The Australian dollar slumped more than half a percent against the greenback as disappointing economic data further dimmed the chance of a rise in rates. The Aussie moved sharply off a four-month top of $0.7394 hit early in the week.
Investors were nervous over an inversion of the yield curve between three-year and five-year US Treasury notes and between two-year and fiveyear notes.
These were the first parts of the Treasury yield curve to invert since the financial crisis.
“In the initial phase of the inversion of the yield curve markets are worried about whether there’ll be a recession,” said Masafumi Yamamoto, chief currency strategist at Mizuho Securities.
“They react more aggressively to weak data than to strong data,” Yamamoto said. “I think the dollar can be in correction-mode in a yield-curve inversion environment.”

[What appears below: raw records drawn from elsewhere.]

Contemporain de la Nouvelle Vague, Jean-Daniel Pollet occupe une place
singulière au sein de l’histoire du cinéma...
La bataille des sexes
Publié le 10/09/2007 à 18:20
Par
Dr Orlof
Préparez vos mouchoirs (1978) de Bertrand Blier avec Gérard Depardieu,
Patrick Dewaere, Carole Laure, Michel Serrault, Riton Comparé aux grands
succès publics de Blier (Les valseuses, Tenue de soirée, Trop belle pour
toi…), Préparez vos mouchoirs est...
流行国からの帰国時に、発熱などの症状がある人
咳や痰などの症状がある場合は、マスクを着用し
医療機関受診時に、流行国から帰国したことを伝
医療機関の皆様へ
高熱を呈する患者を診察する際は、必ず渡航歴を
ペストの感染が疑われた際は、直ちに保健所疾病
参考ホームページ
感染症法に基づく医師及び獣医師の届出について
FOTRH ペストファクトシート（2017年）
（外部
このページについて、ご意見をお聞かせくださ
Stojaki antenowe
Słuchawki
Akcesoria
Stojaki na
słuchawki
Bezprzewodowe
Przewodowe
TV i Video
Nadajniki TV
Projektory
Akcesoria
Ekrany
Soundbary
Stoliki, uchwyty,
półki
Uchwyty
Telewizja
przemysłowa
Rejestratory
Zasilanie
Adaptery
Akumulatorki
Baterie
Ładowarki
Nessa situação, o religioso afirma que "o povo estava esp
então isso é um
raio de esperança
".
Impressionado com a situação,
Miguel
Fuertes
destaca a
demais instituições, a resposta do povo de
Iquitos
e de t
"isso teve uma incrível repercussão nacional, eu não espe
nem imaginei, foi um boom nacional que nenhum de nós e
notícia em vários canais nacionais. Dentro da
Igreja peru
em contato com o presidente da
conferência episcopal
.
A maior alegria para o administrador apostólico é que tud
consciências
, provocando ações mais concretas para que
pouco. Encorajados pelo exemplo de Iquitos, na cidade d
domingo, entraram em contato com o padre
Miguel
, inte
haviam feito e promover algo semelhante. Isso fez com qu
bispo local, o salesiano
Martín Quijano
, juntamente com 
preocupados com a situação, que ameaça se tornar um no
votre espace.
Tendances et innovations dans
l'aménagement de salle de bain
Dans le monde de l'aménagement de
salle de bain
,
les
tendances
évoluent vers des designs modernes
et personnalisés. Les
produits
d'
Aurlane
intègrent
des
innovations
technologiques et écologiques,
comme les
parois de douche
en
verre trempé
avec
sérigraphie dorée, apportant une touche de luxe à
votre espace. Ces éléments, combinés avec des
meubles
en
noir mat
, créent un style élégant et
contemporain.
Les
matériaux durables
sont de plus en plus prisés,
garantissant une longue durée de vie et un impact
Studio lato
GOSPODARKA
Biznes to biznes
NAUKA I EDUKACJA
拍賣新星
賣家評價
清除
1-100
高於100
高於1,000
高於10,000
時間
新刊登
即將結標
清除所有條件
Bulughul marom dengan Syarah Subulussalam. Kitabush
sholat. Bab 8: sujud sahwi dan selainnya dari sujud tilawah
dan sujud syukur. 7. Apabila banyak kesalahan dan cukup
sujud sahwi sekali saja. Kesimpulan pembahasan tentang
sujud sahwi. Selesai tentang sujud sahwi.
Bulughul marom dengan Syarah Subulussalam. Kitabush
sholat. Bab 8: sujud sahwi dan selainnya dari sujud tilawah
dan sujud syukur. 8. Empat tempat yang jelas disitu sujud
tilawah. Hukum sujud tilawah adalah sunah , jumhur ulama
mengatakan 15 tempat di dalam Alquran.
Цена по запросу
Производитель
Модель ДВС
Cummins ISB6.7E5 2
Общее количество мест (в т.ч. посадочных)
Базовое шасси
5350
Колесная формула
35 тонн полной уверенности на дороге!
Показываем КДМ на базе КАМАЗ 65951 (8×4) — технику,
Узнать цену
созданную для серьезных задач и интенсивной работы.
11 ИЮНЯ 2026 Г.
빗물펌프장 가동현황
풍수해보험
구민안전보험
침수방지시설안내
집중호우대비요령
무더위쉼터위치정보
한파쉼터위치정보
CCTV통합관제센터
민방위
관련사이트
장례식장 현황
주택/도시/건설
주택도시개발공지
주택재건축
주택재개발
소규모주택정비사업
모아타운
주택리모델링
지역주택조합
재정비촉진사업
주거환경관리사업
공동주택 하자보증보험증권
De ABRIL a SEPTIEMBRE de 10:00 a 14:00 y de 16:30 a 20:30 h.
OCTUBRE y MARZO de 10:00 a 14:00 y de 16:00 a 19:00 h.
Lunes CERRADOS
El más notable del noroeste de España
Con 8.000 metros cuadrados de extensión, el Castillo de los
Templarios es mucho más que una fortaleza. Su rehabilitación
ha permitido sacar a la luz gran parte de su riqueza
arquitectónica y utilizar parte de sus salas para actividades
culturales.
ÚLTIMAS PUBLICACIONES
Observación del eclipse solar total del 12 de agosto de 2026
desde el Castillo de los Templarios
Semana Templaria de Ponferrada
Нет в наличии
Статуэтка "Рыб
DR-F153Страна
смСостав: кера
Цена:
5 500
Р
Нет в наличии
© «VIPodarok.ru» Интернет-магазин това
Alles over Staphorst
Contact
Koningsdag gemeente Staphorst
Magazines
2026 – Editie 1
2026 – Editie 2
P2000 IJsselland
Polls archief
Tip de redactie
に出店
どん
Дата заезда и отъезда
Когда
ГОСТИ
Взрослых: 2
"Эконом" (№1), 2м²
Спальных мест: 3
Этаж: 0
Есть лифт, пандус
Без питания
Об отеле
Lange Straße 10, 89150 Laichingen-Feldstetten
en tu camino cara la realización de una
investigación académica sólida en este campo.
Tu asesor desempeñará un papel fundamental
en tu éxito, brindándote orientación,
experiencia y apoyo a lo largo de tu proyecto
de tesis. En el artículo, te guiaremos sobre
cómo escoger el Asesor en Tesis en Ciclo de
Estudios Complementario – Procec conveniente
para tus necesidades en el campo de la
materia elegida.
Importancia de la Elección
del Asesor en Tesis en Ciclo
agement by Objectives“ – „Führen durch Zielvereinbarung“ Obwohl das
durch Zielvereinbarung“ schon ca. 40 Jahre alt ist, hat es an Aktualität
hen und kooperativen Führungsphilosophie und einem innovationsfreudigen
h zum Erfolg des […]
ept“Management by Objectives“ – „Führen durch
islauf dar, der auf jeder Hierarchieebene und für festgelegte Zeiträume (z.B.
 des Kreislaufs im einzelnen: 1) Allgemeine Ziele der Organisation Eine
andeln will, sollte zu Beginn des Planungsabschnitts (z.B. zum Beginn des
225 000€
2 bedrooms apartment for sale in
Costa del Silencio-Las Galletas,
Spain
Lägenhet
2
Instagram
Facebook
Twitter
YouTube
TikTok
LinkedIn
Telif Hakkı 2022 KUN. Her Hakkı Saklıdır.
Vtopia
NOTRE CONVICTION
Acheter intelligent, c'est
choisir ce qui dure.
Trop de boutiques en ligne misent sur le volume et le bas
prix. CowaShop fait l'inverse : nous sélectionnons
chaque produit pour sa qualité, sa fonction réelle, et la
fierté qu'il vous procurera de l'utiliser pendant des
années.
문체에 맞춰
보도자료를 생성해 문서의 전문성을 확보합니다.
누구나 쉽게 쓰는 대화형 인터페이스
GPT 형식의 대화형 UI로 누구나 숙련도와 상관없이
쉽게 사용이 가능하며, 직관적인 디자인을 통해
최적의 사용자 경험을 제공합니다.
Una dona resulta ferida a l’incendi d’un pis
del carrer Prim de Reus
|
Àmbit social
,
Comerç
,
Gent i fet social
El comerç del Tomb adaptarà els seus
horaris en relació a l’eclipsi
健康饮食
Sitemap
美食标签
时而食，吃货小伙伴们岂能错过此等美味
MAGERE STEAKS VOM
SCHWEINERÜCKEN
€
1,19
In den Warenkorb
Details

Against a basket of six key rivals on the US Dollar Index, the dollar edged up 0.1 percent to 97.092, trimming this week’s losses to 0.2 percent. It was 0.6 percent off a 17-month peak of 97.693 touched on Nov. 12.
Interest rate hikes have sent shortdated yields higher, even as slowing economic growth expectations have kept longer-dated yields down.
The dollar has been under pressure since Federal Reserve Chairman Jerome Powell said last Wednesday that US interest rates were nearing neutral levels, which markets interpreted as signaling a slowdown in the pace of rate hikes.
Ayako Sera, market strategist at Sumitomo Mitsui Trust Bank, said there is proof that an inversion between three-month Treasury bills and 10-year Treasury notes precedes a recession.
The spread between three-month Treasury bills and 10-year Treasury notes was 50 basis points as of Tuesday, its smallest since October 2007.